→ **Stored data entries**
+++++

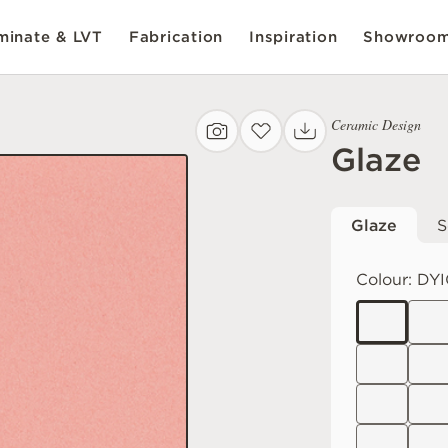
inate & LVT
Fabrication
Inspiration
Showroo
Ceramic Design
Glaze
Glaze
S
Colour:
DYI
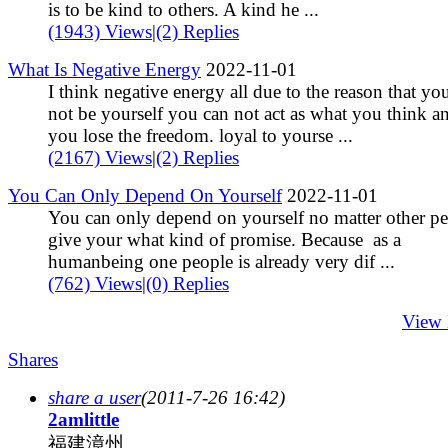
is to be kind to others. A kind he ...
(1943) Views
|
(2) Replies
What Is Negative Energy
2022-11-01
I think negative energy all due to the reason that yo
not be yourself you can not act as what you think a
you lose the freedom. loyal to yourse ...
(2167) Views
|
(2) Replies
You Can Only Depend On Yourself
2022-11-01
You can only depend on yourself no matter other p
give your what kind of promise. Because as a
humanbeing one people is already very dif ...
(762) Views
|
(0) Replies
View
Shares
share a user
(2011-7-26 16:42)
2amlittle
福建漳州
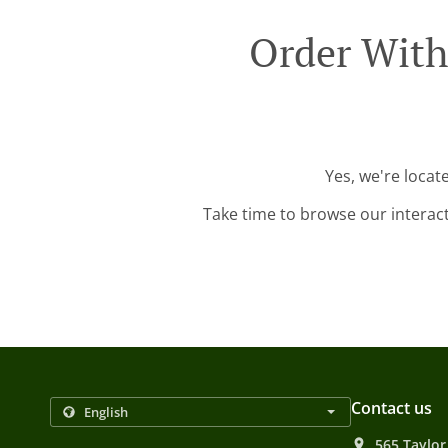
Order With
Yes, we're locat
Take time to browse our interac
Contact us
565 Taylor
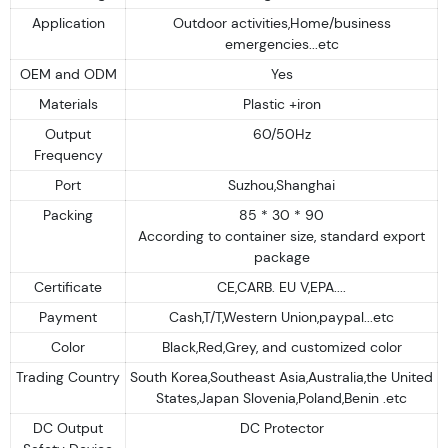
Application
Outdoor activities,Home/business
emergencies...etc
OEM and ODM
Yes
Materials
Plastic +iron
Output
60/50Hz
Frequency
Port
Suzhou,Shanghai
Packing
85 * 30 * 90
According to container size, standard export
package
Certificate
CE,CARB. EU V,EPA....
Payment
Cash,T/T,Western Union,paypal...etc
Color
Black,Red,Grey, and customized color
Trading Country
South Korea,Southeast Asia,Australia,the United
States,Japan Slovenia,Poland,Benin .etc
DC Output
DC Protector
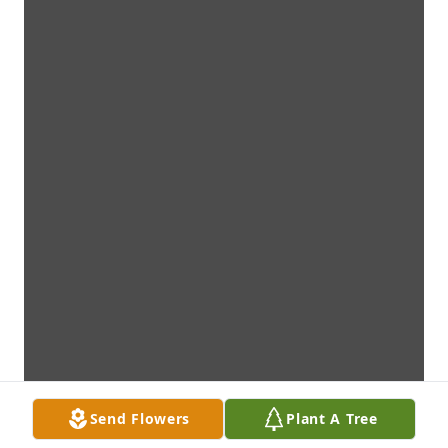
Send Flowers
Plant A Tree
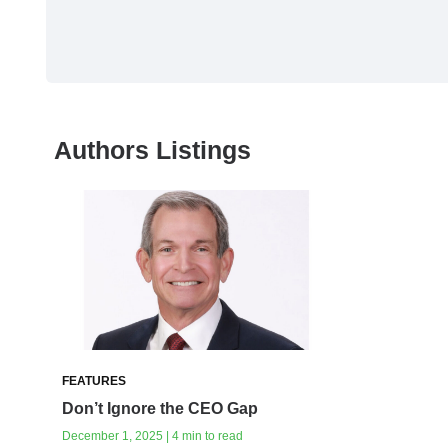
Authors Listings
FEATURES
Don’t Ignore the CEO Gap
December 1, 2025 | 4 min to read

+++++

→ **INSTRUCTION**
Pick up at the line that holds "CE,CARB. EU V,EPA...." and restate each line, word for word, through the last line of the entries. Include both end lines but none of the pictures.

→ **EXERCISE RESPONSE**
CE,CARB. EU V,EPA....
Payment
Cash,T/T,Western Union,paypal...etc
Color
Black,Red,Grey, and customized color
Trading Country
South Korea,Southeast Asia,Australia,the United
States,Japan Slovenia,Poland,Benin .etc
DC Output
DC Protector
Send Flowers
Plant A Tree
Authors Listings
FEATURES
Don’t Ignore the CEO Gap
December 1, 2025 | 4 min to read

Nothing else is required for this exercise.